▶ Условие задачи: Перескажите в виде краткого списка абзац приведенного ниже фрагмента, начинающийся словами «Четвертая глава», сохранив его основные факты.

▶ Предоставленный фрагмент:
┌────────
Возможно ли себе представить понятие без словарного отражения, а слово всегда подразумевает понятие, на которое оно ссылается. Каждое понятие является «идеей», поскольку оно своей отдельной определенностью возвышается над конкретным контекстом. Слово ситуативно связано с понятием, то есть может служить его выражением, подобно тому, как палец, показывающий на небо, при этом сам не является самим небом.

В рамках проведения анализа раздела автором привлекаются материалы из работ Л. Витгенштейна, Г.Г. Гадамера, Э. Гуссерля, Д. Дэвидсона, С.Л. Франка.

Параграф 3.2. «Передаеаемость истины в смысловых контекстах»

описывает коммуникативный аспект истины западной рациональной философии в связи с анализом смыслового контекста истины. Передаваемая истина, будучи истиной в словесном виде, уже до своего принятия имеет форму отношения, а не просто обособленного имени, поскольку она всегда является функцией образующих ее взаимоопределенных понятий. Фиксация «передаваемой истины» зависит, таким образом, от языковых элементов, которые являются не заранее готовыми, базовыми, а условными, неизбежно

ситуативными уже до того, как сама фиксация будет подвергаться интерпретации со стороны принимающего.

Передаваемая истина зависима от взаимофиксации абстрактных слов, и таким образом, нуждается в смысловом контексте для того, чтобы не просто являться выражением обособленного абстрактного самоотождествления между ее субъектом и предикатом.

Смысловой контекст всегда конкретен и индивидуален, в отличии от тех понятий, с помощью которых можно пытаться образовать его подходящее словесное (передаваемое) выражение, а не автоматически производимым простым наличием отдельных выражений. Невозможно изолировать некую истину от смыслового контекста. «Языковые игры» Л. Витгенштейна подразумевает неустранимость смыслового контекста.

При работе над данным разделом автор опирается на исследования Т.В. Адорно, Л. Витгенштейна, Г.Г. Гадамера, Э. Гуссерля, В. Джеймса, Э. Кассирера, Т.С. Куна, Б.И. Липского, С.Л. Франка.

Четвертая глава «Основа понятий предмета дискурса» В параграфе 4.1. «Установка как основа понятий» анализируется тезис об установке в качестве основы понятий. Примером первичности установки (термин, обозначающий единство симпатии и антипатии) по отношению ко все более сложным и более информативным представлениям являются те случаи, когда мы, услышав знакомый голос знакомого человека, первым делом, испытываем некую симпатию или антипатию до того, что мы успели понять что именно нам сказали, что, в свою очередь, также вызывает положительные или отрицательные чувства. И так же обстоит дело, когда речь идет о письменных выражениях, осмысленных жестах и так далее. Даже если смысл сообщения воспринимающему недоступен, он не остается незатронутым в плане установки, в связи с тем, что в вопросе «что?» уже заложен в вопрос «как?».
└────────
▶ Блок данных:
┌────────
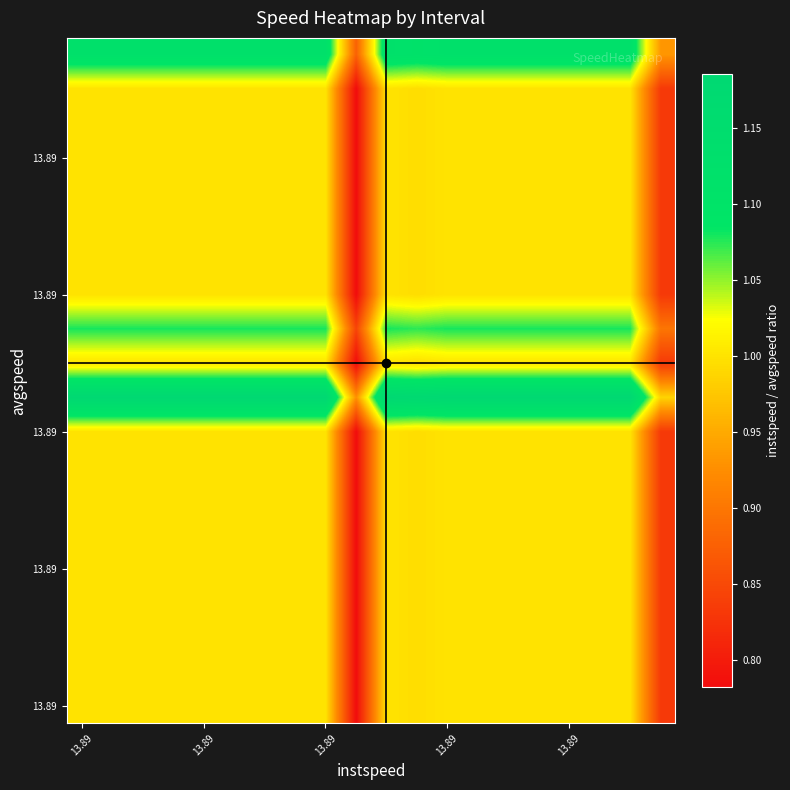

Count the number of categories in the chart.

20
└────────
▶ Поле ответа:
- В параграфе 4.1 четвертой главы «Основа понятий предмета дискурса» анализируется тезис об установке как основе понятий.
- Установка означает единство симпатии и антипатии и первична по отношению к более сложным и информативным представлениям.
- Пример: услышав знакомый голос знакомого человека, мы сначала испытываем симпатию или антипатию и лишь потом понимаем, что нам сказали; понятый смысл тоже вызывает положительные или отрицательные чувства.
- То же верно для письменных выражений, осмысленных жестов и т. д.
- Даже если смысл сообщения недоступен, установка воспринимающего все равно затронута, так как в вопросе «что?» уже заложен вопрос «как?».